(Task input)
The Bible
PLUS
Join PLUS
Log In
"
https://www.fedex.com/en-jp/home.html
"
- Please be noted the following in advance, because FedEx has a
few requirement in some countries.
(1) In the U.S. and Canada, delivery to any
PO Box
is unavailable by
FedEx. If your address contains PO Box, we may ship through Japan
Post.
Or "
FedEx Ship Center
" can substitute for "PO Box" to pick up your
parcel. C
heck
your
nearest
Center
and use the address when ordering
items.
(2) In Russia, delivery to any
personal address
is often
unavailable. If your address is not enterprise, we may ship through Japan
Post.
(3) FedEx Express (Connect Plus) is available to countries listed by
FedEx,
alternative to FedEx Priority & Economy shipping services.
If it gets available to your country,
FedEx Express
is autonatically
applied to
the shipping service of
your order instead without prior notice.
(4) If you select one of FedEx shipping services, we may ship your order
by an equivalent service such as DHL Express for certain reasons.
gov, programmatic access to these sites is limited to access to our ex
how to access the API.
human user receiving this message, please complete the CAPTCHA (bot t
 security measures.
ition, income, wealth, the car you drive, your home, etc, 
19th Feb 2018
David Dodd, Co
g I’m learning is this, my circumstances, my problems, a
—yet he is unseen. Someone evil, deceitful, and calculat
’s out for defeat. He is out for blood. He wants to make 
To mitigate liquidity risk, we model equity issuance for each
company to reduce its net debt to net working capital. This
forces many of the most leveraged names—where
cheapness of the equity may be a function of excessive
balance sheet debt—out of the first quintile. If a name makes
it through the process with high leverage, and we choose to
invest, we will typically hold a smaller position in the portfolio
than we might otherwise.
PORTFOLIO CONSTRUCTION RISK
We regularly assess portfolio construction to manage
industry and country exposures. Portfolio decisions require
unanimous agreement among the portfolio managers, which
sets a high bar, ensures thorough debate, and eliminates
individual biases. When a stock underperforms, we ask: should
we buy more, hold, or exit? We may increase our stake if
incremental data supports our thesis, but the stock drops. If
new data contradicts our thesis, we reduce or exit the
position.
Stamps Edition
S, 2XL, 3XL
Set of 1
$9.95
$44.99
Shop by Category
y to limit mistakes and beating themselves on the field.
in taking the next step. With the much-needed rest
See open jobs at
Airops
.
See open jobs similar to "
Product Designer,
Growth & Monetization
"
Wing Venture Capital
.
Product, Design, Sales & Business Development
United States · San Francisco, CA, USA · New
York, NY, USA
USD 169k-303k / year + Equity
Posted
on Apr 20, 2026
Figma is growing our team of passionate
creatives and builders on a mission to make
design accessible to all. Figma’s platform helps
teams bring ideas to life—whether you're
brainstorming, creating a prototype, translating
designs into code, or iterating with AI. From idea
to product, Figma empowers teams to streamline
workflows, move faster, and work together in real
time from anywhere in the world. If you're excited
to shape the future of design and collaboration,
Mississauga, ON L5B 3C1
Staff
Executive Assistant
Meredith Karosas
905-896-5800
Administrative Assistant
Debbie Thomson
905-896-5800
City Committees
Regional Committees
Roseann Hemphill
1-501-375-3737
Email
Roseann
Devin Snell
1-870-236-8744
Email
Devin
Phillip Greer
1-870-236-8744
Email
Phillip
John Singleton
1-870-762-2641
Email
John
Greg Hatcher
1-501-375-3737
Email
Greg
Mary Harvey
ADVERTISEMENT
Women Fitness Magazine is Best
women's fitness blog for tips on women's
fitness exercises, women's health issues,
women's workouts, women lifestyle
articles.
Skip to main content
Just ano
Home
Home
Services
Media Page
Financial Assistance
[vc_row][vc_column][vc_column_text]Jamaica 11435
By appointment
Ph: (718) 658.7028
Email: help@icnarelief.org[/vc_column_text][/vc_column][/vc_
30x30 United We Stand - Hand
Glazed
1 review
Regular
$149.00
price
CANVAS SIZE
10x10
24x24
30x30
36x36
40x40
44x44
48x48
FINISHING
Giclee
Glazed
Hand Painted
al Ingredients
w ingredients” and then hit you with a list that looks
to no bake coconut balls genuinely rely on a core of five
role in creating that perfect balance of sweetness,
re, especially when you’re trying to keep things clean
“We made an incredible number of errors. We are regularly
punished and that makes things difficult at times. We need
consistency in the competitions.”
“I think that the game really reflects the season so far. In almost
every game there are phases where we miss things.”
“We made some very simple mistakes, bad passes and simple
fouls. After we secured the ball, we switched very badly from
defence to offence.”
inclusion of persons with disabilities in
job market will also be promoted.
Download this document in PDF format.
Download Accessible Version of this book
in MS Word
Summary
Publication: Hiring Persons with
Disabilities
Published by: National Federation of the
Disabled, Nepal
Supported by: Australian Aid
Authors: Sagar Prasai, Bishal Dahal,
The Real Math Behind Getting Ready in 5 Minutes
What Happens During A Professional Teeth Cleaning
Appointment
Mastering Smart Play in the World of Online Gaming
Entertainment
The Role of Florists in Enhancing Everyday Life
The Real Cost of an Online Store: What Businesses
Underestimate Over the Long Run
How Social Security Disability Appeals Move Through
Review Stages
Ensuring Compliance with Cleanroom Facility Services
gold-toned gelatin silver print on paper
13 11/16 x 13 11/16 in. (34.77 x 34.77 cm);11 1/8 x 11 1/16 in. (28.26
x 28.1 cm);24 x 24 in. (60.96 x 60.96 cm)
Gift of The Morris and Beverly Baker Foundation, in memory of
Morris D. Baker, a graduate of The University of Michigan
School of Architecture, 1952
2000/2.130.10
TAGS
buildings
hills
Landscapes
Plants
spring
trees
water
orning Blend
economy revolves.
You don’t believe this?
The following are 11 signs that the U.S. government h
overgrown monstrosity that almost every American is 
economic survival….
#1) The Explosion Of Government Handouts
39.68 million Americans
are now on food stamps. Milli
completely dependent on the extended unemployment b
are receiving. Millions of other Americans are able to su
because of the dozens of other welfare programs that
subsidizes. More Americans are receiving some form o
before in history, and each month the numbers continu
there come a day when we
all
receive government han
(End Task input)
> **How to complete this task**: All of the material must be written out again without any change.

> **Response for this exercise**:
The Bible
PLUS
Join PLUS
Log In
"
https://www.fedex.com/en-jp/home.html
"
- Please be noted the following in advance, because FedEx has a
few requirement in some countries.
(1) In the U.S. and Canada, delivery to any
PO Box
is unavailable by
FedEx. If your address contains PO Box, we may ship through Japan
Post.
Or "
FedEx Ship Center
" can substitute for "PO Box" to pick up your
parcel. C
heck
your
nearest
Center
and use the address when ordering
items.
(2) In Russia, delivery to any
personal address
is often
unavailable. If your address is not enterprise, we may ship through Japan
Post.
(3) FedEx Express (Connect Plus) is available to countries listed by
FedEx,
alternative to FedEx Priority & Economy shipping services.
If it gets available to your country,
FedEx Express
is autonatically
applied to
the shipping service of
your order instead without prior notice.
(4) If you select one of FedEx shipping services, we may ship your order
by an equivalent service such as DHL Express for certain reasons.
gov, programmatic access to these sites is limited to access to our ex
how to access the API.
human user receiving this message, please complete the CAPTCHA (bot t
 security measures.
ition, income, wealth, the car you drive, your home, etc, 
19th Feb 2018
David Dodd, Co
g I’m learning is this, my circumstances, my problems, a
—yet he is unseen. Someone evil, deceitful, and calculat
’s out for defeat. He is out for blood. He wants to make 
To mitigate liquidity risk, we model equity issuance for each
company to reduce its net debt to net working capital. This
forces many of the most leveraged names—where
cheapness of the equity may be a function of excessive
balance sheet debt—out of the first quintile. If a name makes
it through the process with high leverage, and we choose to
invest, we will typically hold a smaller position in the portfolio
than we might otherwise.
PORTFOLIO CONSTRUCTION RISK
We regularly assess portfolio construction to manage
industry and country exposures. Portfolio decisions require
unanimous agreement among the portfolio managers, which
sets a high bar, ensures thorough debate, and eliminates
individual biases. When a stock underperforms, we ask: should
we buy more, hold, or exit? We may increase our stake if
incremental data supports our thesis, but the stock drops. If
new data contradicts our thesis, we reduce or exit the
position.
Stamps Edition
S, 2XL, 3XL
Set of 1
$9.95
$44.99
Shop by Category
y to limit mistakes and beating themselves on the field.
in taking the next step. With the much-needed rest
See open jobs at
Airops
.
See open jobs similar to "
Product Designer,
Growth & Monetization
"
Wing Venture Capital
.
Product, Design, Sales & Business Development
United States · San Francisco, CA, USA · New
York, NY, USA
USD 169k-303k / year + Equity
Posted
on Apr 20, 2026
Figma is growing our team of passionate
creatives and builders on a mission to make
design accessible to all. Figma’s platform helps
teams bring ideas to life—whether you're
brainstorming, creating a prototype, translating
designs into code, or iterating with AI. From idea
to product, Figma empowers teams to streamline
workflows, move faster, and work together in real
time from anywhere in the world. If you're excited
to shape the future of design and collaboration,
Mississauga, ON L5B 3C1
Staff
Executive Assistant
Meredith Karosas
905-896-5800
Administrative Assistant
Debbie Thomson
905-896-5800
City Committees
Regional Committees
Roseann Hemphill
1-501-375-3737
Email
Roseann
Devin Snell
1-870-236-8744
Email
Devin
Phillip Greer
1-870-236-8744
Email
Phillip
John Singleton
1-870-762-2641
Email
John
Greg Hatcher
1-501-375-3737
Email
Greg
Mary Harvey
ADVERTISEMENT
Women Fitness Magazine is Best
women's fitness blog for tips on women's
fitness exercises, women's health issues,
women's workouts, women lifestyle
articles.
Skip to main content
Just ano
Home
Home
Services
Media Page
Financial Assistance
[vc_row][vc_column][vc_column_text]Jamaica 11435
By appointment
Ph: (718) 658.7028
Email: help@icnarelief.org[/vc_column_text][/vc_column][/vc_
30x30 United We Stand - Hand
Glazed
1 review
Regular
$149.00
price
CANVAS SIZE
10x10
24x24
30x30
36x36
40x40
44x44
48x48
FINISHING
Giclee
Glazed
Hand Painted
al Ingredients
w ingredients” and then hit you with a list that looks
to no bake coconut balls genuinely rely on a core of five
role in creating that perfect balance of sweetness,
re, especially when you’re trying to keep things clean
“We made an incredible number of errors. We are regularly
punished and that makes things difficult at times. We need
consistency in the competitions.”
“I think that the game really reflects the season so far. In almost
every game there are phases where we miss things.”
“We made some very simple mistakes, bad passes and simple
fouls. After we secured the ball, we switched very badly from
defence to offence.”
inclusion of persons with disabilities in
job market will also be promoted.
Download this document in PDF format.
Download Accessible Version of this book
in MS Word
Summary
Publication: Hiring Persons with
Disabilities
Published by: National Federation of the
Disabled, Nepal
Supported by: Australian Aid
Authors: Sagar Prasai, Bishal Dahal,
The Real Math Behind Getting Ready in 5 Minutes
What Happens During A Professional Teeth Cleaning
Appointment
Mastering Smart Play in the World of Online Gaming
Entertainment
The Role of Florists in Enhancing Everyday Life
The Real Cost of an Online Store: What Businesses
Underestimate Over the Long Run
How Social Security Disability Appeals Move Through
Review Stages
Ensuring Compliance with Cleanroom Facility Services
gold-toned gelatin silver print on paper
13 11/16 x 13 11/16 in. (34.77 x 34.77 cm);11 1/8 x 11 1/16 in. (28.26
x 28.1 cm);24 x 24 in. (60.96 x 60.96 cm)
Gift of The Morris and Beverly Baker Foundation, in memory of
Morris D. Baker, a graduate of The University of Michigan
School of Architecture, 1952
2000/2.130.10
TAGS
buildings
hills
Landscapes
Plants
spring
trees
water
orning Blend
economy revolves.
You don’t believe this?
The following are 11 signs that the U.S. government h
overgrown monstrosity that almost every American is 
economic survival….
#1) The Explosion Of Government Handouts
39.68 million Americans
are now on food stamps. Milli
completely dependent on the extended unemployment b
are receiving. Millions of other Americans are able to su
because of the dozens of other welfare programs that
subsidizes. More Americans are receiving some form o
before in history, and each month the numbers continu
there come a day when we
all
receive government han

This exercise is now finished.